■ Problem description ■
Repeat every line of the items below exactly, keeping the same wording, spelling, and line order.

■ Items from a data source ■
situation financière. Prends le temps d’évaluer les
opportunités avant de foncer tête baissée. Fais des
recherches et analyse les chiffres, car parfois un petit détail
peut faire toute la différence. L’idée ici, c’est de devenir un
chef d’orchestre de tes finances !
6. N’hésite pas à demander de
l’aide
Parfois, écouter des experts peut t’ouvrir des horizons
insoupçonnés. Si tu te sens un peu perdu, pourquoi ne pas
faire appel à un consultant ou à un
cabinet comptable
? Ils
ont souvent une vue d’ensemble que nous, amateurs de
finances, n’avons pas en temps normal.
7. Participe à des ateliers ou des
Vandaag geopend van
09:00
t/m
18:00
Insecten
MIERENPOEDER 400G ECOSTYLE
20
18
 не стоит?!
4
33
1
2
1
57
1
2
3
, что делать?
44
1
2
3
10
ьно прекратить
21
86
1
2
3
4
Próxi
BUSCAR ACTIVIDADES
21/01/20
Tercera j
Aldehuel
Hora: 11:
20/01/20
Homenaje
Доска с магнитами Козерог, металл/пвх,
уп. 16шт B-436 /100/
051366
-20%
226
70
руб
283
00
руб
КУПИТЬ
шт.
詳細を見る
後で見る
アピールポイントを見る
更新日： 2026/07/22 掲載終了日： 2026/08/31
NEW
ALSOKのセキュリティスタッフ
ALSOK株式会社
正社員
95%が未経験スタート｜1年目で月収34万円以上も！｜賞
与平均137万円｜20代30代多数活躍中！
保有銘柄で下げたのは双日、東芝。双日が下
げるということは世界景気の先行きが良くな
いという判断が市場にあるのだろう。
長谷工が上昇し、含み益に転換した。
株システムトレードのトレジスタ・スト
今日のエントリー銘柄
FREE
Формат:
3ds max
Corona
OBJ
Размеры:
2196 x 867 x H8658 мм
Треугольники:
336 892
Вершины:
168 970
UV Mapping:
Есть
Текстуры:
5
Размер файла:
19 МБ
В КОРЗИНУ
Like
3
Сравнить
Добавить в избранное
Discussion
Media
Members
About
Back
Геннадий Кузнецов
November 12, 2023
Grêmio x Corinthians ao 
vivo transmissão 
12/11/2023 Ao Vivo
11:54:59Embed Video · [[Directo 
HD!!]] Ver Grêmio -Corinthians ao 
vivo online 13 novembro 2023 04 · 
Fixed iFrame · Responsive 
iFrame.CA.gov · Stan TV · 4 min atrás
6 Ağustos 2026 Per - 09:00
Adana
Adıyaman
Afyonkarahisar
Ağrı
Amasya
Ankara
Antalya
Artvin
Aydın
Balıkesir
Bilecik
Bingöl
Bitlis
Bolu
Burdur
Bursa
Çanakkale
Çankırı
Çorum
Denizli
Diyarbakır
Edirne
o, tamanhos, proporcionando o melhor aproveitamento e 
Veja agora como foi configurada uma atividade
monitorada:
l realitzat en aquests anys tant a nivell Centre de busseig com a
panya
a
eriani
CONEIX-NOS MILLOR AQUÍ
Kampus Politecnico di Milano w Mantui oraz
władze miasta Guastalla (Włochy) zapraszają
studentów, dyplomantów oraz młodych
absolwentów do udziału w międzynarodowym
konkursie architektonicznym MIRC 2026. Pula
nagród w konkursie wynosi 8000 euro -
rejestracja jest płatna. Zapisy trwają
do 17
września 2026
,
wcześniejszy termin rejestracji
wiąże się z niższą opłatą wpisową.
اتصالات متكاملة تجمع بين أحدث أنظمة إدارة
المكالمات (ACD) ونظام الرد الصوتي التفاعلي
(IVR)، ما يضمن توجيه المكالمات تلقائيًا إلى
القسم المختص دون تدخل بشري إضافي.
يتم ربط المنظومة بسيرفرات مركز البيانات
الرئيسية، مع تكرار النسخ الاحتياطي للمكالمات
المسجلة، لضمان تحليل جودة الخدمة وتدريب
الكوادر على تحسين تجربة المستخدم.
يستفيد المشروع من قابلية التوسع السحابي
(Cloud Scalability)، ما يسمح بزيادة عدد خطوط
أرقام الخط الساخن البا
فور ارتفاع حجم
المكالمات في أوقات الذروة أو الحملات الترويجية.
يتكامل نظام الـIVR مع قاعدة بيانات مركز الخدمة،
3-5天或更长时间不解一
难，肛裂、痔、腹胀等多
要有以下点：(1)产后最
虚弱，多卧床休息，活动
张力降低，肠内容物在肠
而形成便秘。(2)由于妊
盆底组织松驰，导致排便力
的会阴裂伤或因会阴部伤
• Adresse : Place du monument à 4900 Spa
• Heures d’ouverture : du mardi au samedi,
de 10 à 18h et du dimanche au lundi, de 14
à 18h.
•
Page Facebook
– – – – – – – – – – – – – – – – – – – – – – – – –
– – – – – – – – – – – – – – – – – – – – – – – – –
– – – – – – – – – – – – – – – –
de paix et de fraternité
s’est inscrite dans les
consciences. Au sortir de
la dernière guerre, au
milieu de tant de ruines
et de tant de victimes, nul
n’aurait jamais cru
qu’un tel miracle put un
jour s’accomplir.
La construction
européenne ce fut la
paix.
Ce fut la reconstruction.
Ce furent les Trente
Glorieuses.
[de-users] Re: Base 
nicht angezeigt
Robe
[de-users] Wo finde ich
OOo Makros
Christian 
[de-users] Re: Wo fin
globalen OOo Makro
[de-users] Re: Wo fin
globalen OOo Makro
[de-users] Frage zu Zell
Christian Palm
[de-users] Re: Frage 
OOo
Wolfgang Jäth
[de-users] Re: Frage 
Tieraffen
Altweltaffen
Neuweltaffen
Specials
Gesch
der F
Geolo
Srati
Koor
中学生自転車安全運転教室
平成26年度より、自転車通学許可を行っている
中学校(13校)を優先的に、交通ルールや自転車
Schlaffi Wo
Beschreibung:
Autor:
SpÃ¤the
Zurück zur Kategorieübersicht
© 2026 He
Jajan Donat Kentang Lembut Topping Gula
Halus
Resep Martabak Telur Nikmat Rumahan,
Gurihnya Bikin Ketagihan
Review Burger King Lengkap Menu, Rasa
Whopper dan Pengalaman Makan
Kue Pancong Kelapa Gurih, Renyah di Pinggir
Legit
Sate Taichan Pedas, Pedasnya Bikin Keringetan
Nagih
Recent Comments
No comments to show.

■ Solution ■
situation financière. Prends le temps d’évaluer les
opportunités avant de foncer tête baissée. Fais des
recherches et analyse les chiffres, car parfois un petit détail
peut faire toute la différence. L’idée ici, c’est de devenir un
chef d’orchestre de tes finances !
6. N’hésite pas à demander de
l’aide
Parfois, écouter des experts peut t’ouvrir des horizons
insoupçonnés. Si tu te sens un peu perdu, pourquoi ne pas
faire appel à un consultant ou à un
cabinet comptable
? Ils
ont souvent une vue d’ensemble que nous, amateurs de
finances, n’avons pas en temps normal.
7. Participe à des ateliers ou des
Vandaag geopend van
09:00
t/m
18:00
Insecten
MIERENPOEDER 400G ECOSTYLE
20
18
 не стоит?!
4
33
1
2
1
57
1
2
3
, что делать?
44
1
2
3
10
ьно прекратить
21
86
1
2
3
4
Próxi
BUSCAR ACTIVIDADES
21/01/20
Tercera j
Aldehuel
Hora: 11:
20/01/20
Homenaje
Доска с магнитами Козерог, металл/пвх,
уп. 16шт B-436 /100/
051366
-20%
226
70
руб
283
00
руб
КУПИТЬ
шт.
詳細を見る
後で見る
アピールポイントを見る
更新日： 2026/07/22 掲載終了日： 2026/08/31
NEW
ALSOKのセキュリティスタッフ
ALSOK株式会社
正社員
95%が未経験スタート｜1年目で月収34万円以上も！｜賞
与平均137万円｜20代30代多数活躍中！
保有銘柄で下げたのは双日、東芝。双日が下
げるということは世界景気の先行きが良くな
いという判断が市場にあるのだろう。
長谷工が上昇し、含み益に転換した。
株システムトレードのトレジスタ・スト
今日のエントリー銘柄
FREE
Формат:
3ds max
Corona
OBJ
Размеры:
2196 x 867 x H8658 мм
Треугольники:
336 892
Вершины:
168 970
UV Mapping:
Есть
Текстуры:
5
Размер файла:
19 МБ
В КОРЗИНУ
Like
3
Сравнить
Добавить в избранное
Discussion
Media
Members
About
Back
Геннадий Кузнецов
November 12, 2023
Grêmio x Corinthians ao 
vivo transmissão 
12/11/2023 Ao Vivo
11:54:59Embed Video · [[Directo 
HD!!]] Ver Grêmio -Corinthians ao 
vivo online 13 novembro 2023 04 · 
Fixed iFrame · Responsive 
iFrame.CA.gov · Stan TV · 4 min atrás
6 Ağustos 2026 Per - 09:00
Adana
Adıyaman
Afyonkarahisar
Ağrı
Amasya
Ankara
Antalya
Artvin
Aydın
Balıkesir
Bilecik
Bingöl
Bitlis
Bolu
Burdur
Bursa
Çanakkale
Çankırı
Çorum
Denizli
Diyarbakır
Edirne
o, tamanhos, proporcionando o melhor aproveitamento e 
Veja agora como foi configurada uma atividade
monitorada:
l realitzat en aquests anys tant a nivell Centre de busseig com a
panya
a
eriani
CONEIX-NOS MILLOR AQUÍ
Kampus Politecnico di Milano w Mantui oraz
władze miasta Guastalla (Włochy) zapraszają
studentów, dyplomantów oraz młodych
absolwentów do udziału w międzynarodowym
konkursie architektonicznym MIRC 2026. Pula
nagród w konkursie wynosi 8000 euro -
rejestracja jest płatna. Zapisy trwają
do 17
września 2026
,
wcześniejszy termin rejestracji
wiąże się z niższą opłatą wpisową.
اتصالات متكاملة تجمع بين أحدث أنظمة إدارة
المكالمات (ACD) ونظام الرد الصوتي التفاعلي
(IVR)، ما يضمن توجيه المكالمات تلقائيًا إلى
القسم المختص دون تدخل بشري إضافي.
يتم ربط المنظومة بسيرفرات مركز البيانات
الرئيسية، مع تكرار النسخ الاحتياطي للمكالمات
المسجلة، لضمان تحليل جودة الخدمة وتدريب
الكوادر على تحسين تجربة المستخدم.
يستفيد المشروع من قابلية التوسع السحابي
(Cloud Scalability)، ما يسمح بزيادة عدد خطوط
أرقام الخط الساخن البا
فور ارتفاع حجم
المكالمات في أوقات الذروة أو الحملات الترويجية.
يتكامل نظام الـIVR مع قاعدة بيانات مركز الخدمة،
3-5天或更长时间不解一
难，肛裂、痔、腹胀等多
要有以下点：(1)产后最
虚弱，多卧床休息，活动
张力降低，肠内容物在肠
而形成便秘。(2)由于妊
盆底组织松驰，导致排便力
的会阴裂伤或因会阴部伤
• Adresse : Place du monument à 4900 Spa
• Heures d’ouverture : du mardi au samedi,
de 10 à 18h et du dimanche au lundi, de 14
à 18h.
•
Page Facebook
– – – – – – – – – – – – – – – – – – – – – – – – –
– – – – – – – – – – – – – – – – – – – – – – – – –
– – – – – – – – – – – – – – – –
de paix et de fraternité
s’est inscrite dans les
consciences. Au sortir de
la dernière guerre, au
milieu de tant de ruines
et de tant de victimes, nul
n’aurait jamais cru
qu’un tel miracle put un
jour s’accomplir.
La construction
européenne ce fut la
paix.
Ce fut la reconstruction.
Ce furent les Trente
Glorieuses.
[de-users] Re: Base 
nicht angezeigt
Robe
[de-users] Wo finde ich
OOo Makros
Christian 
[de-users] Re: Wo fin
globalen OOo Makro
[de-users] Re: Wo fin
globalen OOo Makro
[de-users] Frage zu Zell
Christian Palm
[de-users] Re: Frage 
OOo
Wolfgang Jäth
[de-users] Re: Frage 
Tieraffen
Altweltaffen
Neuweltaffen
Specials
Gesch
der F
Geolo
Srati
Koor
中学生自転車安全運転教室
平成26年度より、自転車通学許可を行っている
中学校(13校)を優先的に、交通ルールや自転車
Schlaffi Wo
Beschreibung:
Autor:
SpÃ¤the
Zurück zur Kategorieübersicht
© 2026 He
Jajan Donat Kentang Lembut Topping Gula
Halus
Resep Martabak Telur Nikmat Rumahan,
Gurihnya Bikin Ketagihan
Review Burger King Lengkap Menu, Rasa
Whopper dan Pengalaman Makan
Kue Pancong Kelapa Gurih, Renyah di Pinggir
Legit
Sate Taichan Pedas, Pedasnya Bikin Keringetan
Nagih
Recent Comments
No comments to show.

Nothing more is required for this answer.